Pas moins de 16 mesures phares figurent dans ce rapport. La plus importante consiste à regrouper les hôpitaux publics sur le modèle des... communautés de communes (sic) dont on sait qu'avant la fin de cette année elles seront regroupées de gré ou de force par le Ministre de l'intérieur. Les petits seraient fortement incités à fusionner sous la houlette d'un grand hôpital voisin ce qui facilitera les déplacements. Celui-ci contrôlerait les investissements, la répartition des médecins, la logistique, assurant également la chirurgie et les accouchements, les petits hôpitaux se transformant en "maisons de santé" ou en établissements d'accueil de personnes âgées. Les regroupements seraient, assure le rapport, optionnels et assortis... d'aides financières. Mais si l'objectif est de réorganiser les soins sans pertes d'emplois dans les petites villes, cette réforme accélèrerait les fermetures des blocs opératoires de petites structures hospitalières, jugés peu rentables et moins fiables. Or, ce sont ces fermetures qui souvent, au niveau local, catalysent les oppositions et vont poser des problèmes d'accès aux soins.
LECLERC SE PLACE
Dans le domaine de la concurrence on va tenter d'ouvrir le marché du médicament en s'appuyant sur les coups de boutoir de Michel-Edouard Leclerc. Les Centres Leclerc réclament le droit de vendre des médicaments sans ordonnance dans leurs parapharmacies. Comme le gouvernement, dans son plan d'économies, n'épargnera pas la santé, Michel-Édouard Leclerc joue sur du velours quand il rappelle que la vague de déremboursement de 2006 avait conduit à une hausse moyenne des prix de 36%. Le 30 mars, laboratoires et pharmaciens ont signé un accord de « bonnes pratiques commerciales relatives à la transparence des prix » des médicaments non remboursables car ils voient poindre le danger dans cette période où tout se déréglemente. « Depuis le 3 janvier, dès que la loi Chatel a été mise en place, les marges arrières ont été totalement réinjectées dans les prix, affirme Gilles Bonnefond, président délégué de l'Union des syndicats de pharmaciens d'officine (USPO). C'est une baisse de prix de 8% sur les médicaments concernés (les génériques surtout) et pour la Sécurité sociale, une économie de 120 millions d'euros.
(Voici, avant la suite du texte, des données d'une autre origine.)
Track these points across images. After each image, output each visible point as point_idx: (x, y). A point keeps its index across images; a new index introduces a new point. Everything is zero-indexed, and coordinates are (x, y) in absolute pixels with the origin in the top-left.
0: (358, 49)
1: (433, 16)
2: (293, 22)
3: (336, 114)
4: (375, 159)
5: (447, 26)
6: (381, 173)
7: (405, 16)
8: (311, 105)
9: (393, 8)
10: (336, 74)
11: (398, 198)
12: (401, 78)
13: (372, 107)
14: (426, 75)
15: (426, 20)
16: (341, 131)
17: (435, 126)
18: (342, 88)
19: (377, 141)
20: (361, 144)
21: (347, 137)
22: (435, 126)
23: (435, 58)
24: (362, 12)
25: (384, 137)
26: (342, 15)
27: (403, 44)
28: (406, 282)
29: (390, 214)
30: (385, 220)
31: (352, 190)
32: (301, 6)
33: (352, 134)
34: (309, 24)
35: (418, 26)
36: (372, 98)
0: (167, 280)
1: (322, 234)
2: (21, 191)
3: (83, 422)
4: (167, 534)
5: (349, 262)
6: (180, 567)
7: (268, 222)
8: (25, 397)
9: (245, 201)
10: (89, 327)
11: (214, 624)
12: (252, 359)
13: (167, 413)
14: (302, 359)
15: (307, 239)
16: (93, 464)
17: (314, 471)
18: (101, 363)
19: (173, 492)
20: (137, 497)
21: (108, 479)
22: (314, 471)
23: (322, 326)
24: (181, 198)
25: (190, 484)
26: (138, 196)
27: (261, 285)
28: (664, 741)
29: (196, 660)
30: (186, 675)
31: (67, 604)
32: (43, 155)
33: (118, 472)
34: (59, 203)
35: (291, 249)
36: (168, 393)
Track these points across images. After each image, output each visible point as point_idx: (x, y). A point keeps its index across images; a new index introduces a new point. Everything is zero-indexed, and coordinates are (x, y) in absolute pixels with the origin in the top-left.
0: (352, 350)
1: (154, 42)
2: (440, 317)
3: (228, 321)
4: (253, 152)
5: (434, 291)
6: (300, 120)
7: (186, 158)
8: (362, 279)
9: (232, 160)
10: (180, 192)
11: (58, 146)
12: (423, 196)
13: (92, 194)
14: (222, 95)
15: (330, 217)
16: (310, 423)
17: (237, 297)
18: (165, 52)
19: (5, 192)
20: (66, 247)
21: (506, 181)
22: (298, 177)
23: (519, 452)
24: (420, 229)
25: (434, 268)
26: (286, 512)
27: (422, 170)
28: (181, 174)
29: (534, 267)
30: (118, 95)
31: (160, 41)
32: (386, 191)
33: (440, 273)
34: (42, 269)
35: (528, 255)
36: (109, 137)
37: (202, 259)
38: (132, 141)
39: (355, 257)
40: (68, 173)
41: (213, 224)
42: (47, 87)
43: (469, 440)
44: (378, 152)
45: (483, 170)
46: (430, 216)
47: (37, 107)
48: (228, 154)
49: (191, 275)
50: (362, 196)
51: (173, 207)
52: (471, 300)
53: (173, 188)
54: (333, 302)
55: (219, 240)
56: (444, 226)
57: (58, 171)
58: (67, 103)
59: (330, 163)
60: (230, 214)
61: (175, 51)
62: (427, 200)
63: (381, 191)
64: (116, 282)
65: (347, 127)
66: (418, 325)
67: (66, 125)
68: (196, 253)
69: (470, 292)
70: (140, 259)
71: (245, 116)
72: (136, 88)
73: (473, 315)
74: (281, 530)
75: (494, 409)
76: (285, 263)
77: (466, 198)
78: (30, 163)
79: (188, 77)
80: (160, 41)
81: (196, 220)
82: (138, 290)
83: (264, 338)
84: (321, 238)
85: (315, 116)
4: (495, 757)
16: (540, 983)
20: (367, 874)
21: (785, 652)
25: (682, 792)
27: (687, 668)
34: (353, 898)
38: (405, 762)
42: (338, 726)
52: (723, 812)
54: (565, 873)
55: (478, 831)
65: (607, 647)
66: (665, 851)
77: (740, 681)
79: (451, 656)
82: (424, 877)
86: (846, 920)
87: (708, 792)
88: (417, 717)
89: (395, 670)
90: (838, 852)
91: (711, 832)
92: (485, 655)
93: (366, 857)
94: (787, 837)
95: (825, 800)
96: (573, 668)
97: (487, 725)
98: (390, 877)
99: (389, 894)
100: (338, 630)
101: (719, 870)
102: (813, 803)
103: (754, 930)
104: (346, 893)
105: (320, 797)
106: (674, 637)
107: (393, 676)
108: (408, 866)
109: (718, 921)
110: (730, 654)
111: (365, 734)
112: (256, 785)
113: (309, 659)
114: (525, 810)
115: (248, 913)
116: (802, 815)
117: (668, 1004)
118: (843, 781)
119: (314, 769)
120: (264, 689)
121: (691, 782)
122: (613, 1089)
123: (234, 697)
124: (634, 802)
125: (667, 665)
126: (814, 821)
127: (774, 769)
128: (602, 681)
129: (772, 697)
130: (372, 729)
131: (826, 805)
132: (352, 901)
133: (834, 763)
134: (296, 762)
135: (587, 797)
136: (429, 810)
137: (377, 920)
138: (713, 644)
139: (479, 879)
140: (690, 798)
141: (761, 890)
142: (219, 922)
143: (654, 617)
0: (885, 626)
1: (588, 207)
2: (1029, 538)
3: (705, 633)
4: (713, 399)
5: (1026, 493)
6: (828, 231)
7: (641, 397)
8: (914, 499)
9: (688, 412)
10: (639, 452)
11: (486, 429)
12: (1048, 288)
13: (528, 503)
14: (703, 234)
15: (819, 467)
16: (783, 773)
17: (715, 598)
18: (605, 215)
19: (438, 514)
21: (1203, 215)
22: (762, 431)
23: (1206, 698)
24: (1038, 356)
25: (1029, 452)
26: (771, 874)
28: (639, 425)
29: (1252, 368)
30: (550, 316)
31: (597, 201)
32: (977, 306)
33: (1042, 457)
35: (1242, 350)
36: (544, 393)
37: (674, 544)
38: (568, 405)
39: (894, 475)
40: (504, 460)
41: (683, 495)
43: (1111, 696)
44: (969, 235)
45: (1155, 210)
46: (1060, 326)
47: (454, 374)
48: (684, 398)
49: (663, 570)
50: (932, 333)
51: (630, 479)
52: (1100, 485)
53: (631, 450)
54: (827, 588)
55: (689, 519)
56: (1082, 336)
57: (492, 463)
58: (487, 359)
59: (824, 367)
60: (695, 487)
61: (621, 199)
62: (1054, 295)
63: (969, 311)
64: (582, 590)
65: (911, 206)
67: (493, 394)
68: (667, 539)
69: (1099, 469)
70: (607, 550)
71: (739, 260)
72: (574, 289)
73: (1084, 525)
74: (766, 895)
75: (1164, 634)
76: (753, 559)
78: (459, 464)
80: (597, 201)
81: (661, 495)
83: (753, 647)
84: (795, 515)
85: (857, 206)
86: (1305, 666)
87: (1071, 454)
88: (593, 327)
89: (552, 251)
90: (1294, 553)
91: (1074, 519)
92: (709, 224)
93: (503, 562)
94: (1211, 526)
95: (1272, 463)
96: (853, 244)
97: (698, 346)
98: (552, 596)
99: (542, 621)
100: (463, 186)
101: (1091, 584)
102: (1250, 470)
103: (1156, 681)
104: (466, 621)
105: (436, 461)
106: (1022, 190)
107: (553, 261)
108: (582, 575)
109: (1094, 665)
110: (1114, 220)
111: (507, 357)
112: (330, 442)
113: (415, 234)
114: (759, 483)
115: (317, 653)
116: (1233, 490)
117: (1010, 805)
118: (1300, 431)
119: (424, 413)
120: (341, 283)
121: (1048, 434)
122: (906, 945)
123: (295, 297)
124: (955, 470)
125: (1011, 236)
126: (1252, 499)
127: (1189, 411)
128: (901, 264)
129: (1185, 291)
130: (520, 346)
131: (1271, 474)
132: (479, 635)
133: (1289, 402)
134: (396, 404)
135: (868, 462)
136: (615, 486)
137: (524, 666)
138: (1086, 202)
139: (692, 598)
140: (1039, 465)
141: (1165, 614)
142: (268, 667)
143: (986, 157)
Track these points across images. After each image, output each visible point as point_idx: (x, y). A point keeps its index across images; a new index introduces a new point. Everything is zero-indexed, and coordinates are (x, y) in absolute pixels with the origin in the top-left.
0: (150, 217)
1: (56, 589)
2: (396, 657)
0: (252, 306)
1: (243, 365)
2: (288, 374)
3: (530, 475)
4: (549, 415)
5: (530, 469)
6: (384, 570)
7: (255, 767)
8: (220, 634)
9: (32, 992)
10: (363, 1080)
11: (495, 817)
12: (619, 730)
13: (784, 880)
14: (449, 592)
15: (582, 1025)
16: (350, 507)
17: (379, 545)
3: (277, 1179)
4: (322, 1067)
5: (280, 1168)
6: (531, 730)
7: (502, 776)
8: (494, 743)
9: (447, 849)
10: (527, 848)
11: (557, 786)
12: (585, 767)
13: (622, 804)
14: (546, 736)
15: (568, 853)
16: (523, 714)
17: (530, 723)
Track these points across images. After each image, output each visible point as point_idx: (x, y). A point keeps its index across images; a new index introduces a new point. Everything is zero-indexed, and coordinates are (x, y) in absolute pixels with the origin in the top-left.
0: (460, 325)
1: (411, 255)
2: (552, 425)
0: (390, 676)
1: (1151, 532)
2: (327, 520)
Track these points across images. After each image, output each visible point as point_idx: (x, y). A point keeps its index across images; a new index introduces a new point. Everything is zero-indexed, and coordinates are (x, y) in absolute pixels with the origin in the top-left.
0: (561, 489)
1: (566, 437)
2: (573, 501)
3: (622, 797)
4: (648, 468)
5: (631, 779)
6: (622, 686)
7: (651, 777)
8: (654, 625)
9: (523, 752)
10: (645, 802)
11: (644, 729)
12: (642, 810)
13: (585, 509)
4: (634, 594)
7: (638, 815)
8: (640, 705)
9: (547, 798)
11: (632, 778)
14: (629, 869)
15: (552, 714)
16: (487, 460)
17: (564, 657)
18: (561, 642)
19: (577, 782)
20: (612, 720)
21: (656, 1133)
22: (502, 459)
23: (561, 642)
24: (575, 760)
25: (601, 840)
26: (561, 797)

On ne peut pas dire que les grandes surfaces en aient fait autant !»
En quatre ans, l'USPO assure que les prix des cent premiers médicaments de médication officinale n'ont augmenté que de 1%. « Nous avons en France les prix les plus bas d'Europe, assure Philippe Besset, responsable économique à la Fédération des syndicats pharmaceutiques de France (FSPF). Le problème est d'arriver à ce que les Français en consomment moins » Il rend donc les franchises médicales encore plus injustes puisqu'en jouant sur les prix et le profit des « fabricants » et des « revendeurs » on arrive à récupérer autant pour la Sécu. Il ne faut donc pas être dupe de la gouvernance : prendre indirectement ce que l'on prétend ne plus prendre directement (CSG par exemple). C'est à dire que l'on creuse les inégalités dans tous les domaines mais de manière détournée profitant d'un climat de résignation majoritaire dans un pays au bord de la faillite. C'est indolore tant que l'on n'est pas touché. Et c'est là toute l'habileté des décisions consistant à jouer sur l'absence totale de solidarité dans une société du chacun pour soi.
Mais je déblogue...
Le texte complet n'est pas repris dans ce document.